Since our inception in 2015, our trajectory has been nothing short of remarkable. We proudly stand as the nation’s premier local news app.
As a Series-C unicorn startup, our headquarter nestles in the tech hub of Mountain View, California, with other offices in New York City and Seattle. For more information, visit www.newsbreak.com/about
Location: Mountain View, California, United States (Onsite 4 days in office is required)
About the Role
As a Software Engineer-Web, you will play a pivotal role in building and optimizing our data acquisition infrastructure, ensuring the seamless collection and processing of web data to support critical business needs. You will tackle complex technical challenges in web crawling, enhance the performance of large-scale distributed systems, and contribute to the development of innovative solutions that drive our data-driven decision-making processes. If you are passionate about web technologies, data extraction, and system optimization, this is the perfect opportunity to make a significant impact.
Responsibilities
- Design, develop, and maintain distributed web crawler systems, ensuring efficient data scheduling, scraping, parsing, and storage.
- Collect and process data from the internet and partner sources in compliance with website policies and legal regulations.

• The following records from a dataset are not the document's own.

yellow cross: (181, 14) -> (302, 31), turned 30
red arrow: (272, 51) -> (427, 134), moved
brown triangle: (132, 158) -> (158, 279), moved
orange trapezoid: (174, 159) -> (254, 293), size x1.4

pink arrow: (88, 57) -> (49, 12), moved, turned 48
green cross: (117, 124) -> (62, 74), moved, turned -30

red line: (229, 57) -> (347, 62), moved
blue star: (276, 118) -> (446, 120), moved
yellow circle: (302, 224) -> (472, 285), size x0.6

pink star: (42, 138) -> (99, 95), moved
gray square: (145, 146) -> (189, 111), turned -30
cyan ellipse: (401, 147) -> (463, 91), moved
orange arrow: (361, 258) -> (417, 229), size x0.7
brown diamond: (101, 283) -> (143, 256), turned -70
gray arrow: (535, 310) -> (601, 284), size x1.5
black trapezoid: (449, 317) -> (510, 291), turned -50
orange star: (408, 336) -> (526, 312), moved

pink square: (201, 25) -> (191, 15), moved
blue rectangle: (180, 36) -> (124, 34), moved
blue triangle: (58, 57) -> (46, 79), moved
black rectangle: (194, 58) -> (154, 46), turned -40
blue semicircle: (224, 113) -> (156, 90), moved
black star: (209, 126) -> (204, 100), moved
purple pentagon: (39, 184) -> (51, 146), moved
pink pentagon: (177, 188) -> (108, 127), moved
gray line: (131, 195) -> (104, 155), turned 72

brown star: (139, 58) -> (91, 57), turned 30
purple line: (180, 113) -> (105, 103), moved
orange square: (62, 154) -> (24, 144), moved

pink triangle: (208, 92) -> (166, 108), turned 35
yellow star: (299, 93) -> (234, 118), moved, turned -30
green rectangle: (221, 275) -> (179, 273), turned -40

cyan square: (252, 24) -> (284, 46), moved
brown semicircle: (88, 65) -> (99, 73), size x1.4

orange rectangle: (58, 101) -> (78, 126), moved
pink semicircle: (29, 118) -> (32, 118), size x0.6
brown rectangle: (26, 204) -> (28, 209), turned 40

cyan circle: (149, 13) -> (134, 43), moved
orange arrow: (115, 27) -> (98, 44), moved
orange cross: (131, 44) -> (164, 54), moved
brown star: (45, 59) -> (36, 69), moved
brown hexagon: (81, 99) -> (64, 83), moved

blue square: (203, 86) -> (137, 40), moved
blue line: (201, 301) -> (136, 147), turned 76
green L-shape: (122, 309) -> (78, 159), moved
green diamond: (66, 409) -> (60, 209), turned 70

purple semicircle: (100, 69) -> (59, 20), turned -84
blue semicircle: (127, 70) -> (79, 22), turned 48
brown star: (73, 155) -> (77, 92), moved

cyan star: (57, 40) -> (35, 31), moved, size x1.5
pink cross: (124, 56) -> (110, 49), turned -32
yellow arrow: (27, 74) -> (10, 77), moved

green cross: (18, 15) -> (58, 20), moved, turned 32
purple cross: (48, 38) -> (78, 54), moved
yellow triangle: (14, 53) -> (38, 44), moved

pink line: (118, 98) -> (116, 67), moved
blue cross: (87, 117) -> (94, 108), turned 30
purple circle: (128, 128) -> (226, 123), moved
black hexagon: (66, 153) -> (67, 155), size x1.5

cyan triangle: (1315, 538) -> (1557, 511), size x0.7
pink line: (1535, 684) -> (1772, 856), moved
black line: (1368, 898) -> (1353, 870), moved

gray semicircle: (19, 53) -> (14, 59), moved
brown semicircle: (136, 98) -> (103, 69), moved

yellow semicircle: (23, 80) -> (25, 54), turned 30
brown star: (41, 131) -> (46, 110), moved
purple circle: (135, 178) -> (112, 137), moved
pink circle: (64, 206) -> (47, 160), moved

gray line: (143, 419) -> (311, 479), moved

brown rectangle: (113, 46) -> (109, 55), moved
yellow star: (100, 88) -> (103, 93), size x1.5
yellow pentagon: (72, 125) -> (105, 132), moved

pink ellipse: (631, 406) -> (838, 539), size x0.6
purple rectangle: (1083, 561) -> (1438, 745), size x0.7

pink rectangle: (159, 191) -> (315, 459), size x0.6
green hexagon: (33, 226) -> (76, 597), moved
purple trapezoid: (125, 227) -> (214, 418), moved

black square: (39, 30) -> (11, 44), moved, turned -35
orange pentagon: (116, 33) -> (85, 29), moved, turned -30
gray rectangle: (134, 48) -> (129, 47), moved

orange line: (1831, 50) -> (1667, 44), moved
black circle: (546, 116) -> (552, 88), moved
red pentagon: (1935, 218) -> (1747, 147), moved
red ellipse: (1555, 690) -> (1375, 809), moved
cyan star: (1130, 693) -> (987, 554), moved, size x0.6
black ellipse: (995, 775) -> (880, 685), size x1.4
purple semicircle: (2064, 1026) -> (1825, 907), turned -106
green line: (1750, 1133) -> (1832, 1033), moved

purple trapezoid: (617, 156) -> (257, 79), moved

- Optimize crawler performance to handle large-scale data extraction with high efficiency and reliability.
- Solve complex technical challenges related to web crawling, including anti-crawling mechanisms, dynamic content rendering, and data quality assurance.
- Collaborate with cross-functional teams, including data scientists, backend engineers, and product managers, to meet diverse business data requirements.
- Stay updated with the latest web technologies and crawling frameworks to continuously improve system capabilities.
Requirements
- Bachelor’s degree or higher in Computer Science, Engineering, or a related field, with at least 2 years of experience in web crawling and data collection.
- Proficiency in mainstream web scraping technologies and frameworks/tools such as Scrapy, Selenium, and Puppeteer.
- Strong coding skills in at least one programming language, such as Python, Java, Go, or C++.
- Solid understanding of web technologies, including HTML, CSS, JavaScript, and web protocols (HTTP/HTTPS).
- Experience with distributed systems, data pipelines, and storage solutions is a plus.
- Strong problem-solving skills, attention to detail, and the ability to work independently or as part of a team.
- Familiarity with frontend development and dynamic content rendering techniques is preferred.
Benefits
We offer a competitive benefits package:
- Health, dental, and vision care for you and your family (100% coverage for employee)
- Top-tier 401(K) plan with company matching
- Paid time off and paid holidays
- FSA, HSA and commuter benefits programs
- Team activity budget